====== Metin kesiti
Hizbullah KKTC'yi de vurur mu?
Dünya bu günlerde daha fazla diken üstünde.
Bir yanda İsrail'in Gazze'deki saldırılarının bölgesel savaşa dönüşme riski iyiden iyiye arttı.
Diğer yanda Rusya-Batı geriliminde pek çok yeni adım var ki savaşın Avrupa topraklarına sıçrama tehlikesi artık daha yakın.
Rusya meselesine yazının sonraki bölümlerinde gireceğim.
Önce güneyimizdeki büyük krize bakalım.
İsrail'in Gazze Şeridi'ndeki katliamları bitmek bilmiyor.
İsrail ateşkese yanaşmadıkça, kuzeyindeki Lübnan'da konuşlu Hizbullah'la gerilim de tırmanıyor.
Hizbullah İsrail'in hava savunmasını aşıp Hayfa kenti üzerinde uçurduğu İHA ile uzun uzun kayıt alınca gerilim daha da yükseldi.
İsrail zaten Hamas kadar Hizbullah'tan da nefret ediyor.
Çünkü iki direniş hareketini birleştiren ortak düşman.
Hizbullah'ın İsrail'e saldırıları 8 Ekim'den beri kesilmedi.
İsrail de aynı şekilde cevap veriyor.
Aslında ikisi arasında, yaptıkları son savaştan beri adı konulmamış bir anlaşma var ve buna uyuyorlar.
Sınırın diğer tarafına ayak basmıyorlar.
Lakin bu yakında değişecek gibi.
İsrail Lübnan'ın güneyini bizzat işgal edip, Hizbullah'ı kuzeye doğru püskürtmek istiyor.
ABD "Yapma, İran'ı sahaya indirirsin. Bölgedeki tüm vekil güçleri Lübnan'a akın eder" dese de İsrail vazgeçecek gibi değil.
Hatta ordunun kuzey bölge komutanlarının savaş planlarını onayladığı yönünde haberler gördük.
Harbe hazırlığa hız verdiler.
Hizbullah lideri Hasan Nasrallah ise bu haberler üzerine zehir zemberek açıklamalar yaptı.
"İsrail büyük savaş başlatırsa Akdeniz kıyısındaki şehirler dâhil hiçbir yer güvende olmaz. Kuralsızca ve sınırsızca savaşırız" diyor.
Meselenin, başlığın sebebi olan asıl kısmıysa bundan sonra başlıyor.
Nasrallah bir şeyin farkında.
Güney Kıbrıs Rum Yönetimi, geçmişte İsrail ordusuna eğitim için alan sağladı.
Örneğin İsrail Hava Kuvvetleri'nin tatbikat yapabilmesi için hava sahasını açtı.
Elbette İsrail'e başka şekillerde de desteği var.
============
▶ **Görevin kapsamı**: Hizbullah ile İsrail arasındaki gerilimi konu alan metinde adı geçen bütün devlet ve yönetimleri sıralayın. Kayıtların bu işle hiçbir ilgisi yok.
====== Verilen bilgiler
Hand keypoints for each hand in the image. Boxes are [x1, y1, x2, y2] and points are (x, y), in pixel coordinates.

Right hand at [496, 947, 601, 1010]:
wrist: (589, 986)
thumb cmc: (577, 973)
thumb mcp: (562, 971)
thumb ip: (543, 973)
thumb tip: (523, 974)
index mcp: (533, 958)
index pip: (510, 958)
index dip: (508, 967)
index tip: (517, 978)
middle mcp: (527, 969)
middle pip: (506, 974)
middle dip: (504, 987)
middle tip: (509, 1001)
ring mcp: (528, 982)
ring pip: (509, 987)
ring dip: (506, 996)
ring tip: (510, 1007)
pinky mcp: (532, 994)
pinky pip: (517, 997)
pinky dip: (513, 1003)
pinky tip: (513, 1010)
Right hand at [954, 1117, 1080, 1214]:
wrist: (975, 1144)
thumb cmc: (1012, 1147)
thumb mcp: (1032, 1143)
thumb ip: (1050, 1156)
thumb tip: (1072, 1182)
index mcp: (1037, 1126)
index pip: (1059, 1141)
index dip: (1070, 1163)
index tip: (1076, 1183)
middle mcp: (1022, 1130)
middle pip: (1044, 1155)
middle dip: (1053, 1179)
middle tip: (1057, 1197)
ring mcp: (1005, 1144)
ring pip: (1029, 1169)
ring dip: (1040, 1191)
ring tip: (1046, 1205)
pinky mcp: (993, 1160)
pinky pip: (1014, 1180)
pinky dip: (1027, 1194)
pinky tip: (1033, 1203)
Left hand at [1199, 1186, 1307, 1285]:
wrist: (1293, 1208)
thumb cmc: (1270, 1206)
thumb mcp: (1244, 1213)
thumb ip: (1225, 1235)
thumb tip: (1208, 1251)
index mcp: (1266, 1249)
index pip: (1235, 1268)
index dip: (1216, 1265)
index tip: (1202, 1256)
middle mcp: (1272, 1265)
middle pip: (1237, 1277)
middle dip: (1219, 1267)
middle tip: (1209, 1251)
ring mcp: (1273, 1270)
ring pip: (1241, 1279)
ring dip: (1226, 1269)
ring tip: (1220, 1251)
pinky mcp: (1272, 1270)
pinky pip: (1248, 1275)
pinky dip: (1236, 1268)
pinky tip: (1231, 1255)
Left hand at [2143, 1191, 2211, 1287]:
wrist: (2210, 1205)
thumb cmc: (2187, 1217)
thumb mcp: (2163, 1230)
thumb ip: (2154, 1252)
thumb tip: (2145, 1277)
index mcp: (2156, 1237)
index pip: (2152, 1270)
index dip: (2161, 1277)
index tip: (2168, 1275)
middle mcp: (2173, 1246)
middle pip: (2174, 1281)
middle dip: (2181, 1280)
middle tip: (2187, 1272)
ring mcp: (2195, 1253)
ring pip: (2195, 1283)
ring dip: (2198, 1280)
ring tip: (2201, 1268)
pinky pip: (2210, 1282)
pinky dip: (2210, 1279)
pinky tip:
============
▶ **Alıştırma cevabı**: KKTC, İsrail, Rusya, Lübnan, ABD, İran, Güney Kıbrıs Rum Yönetimi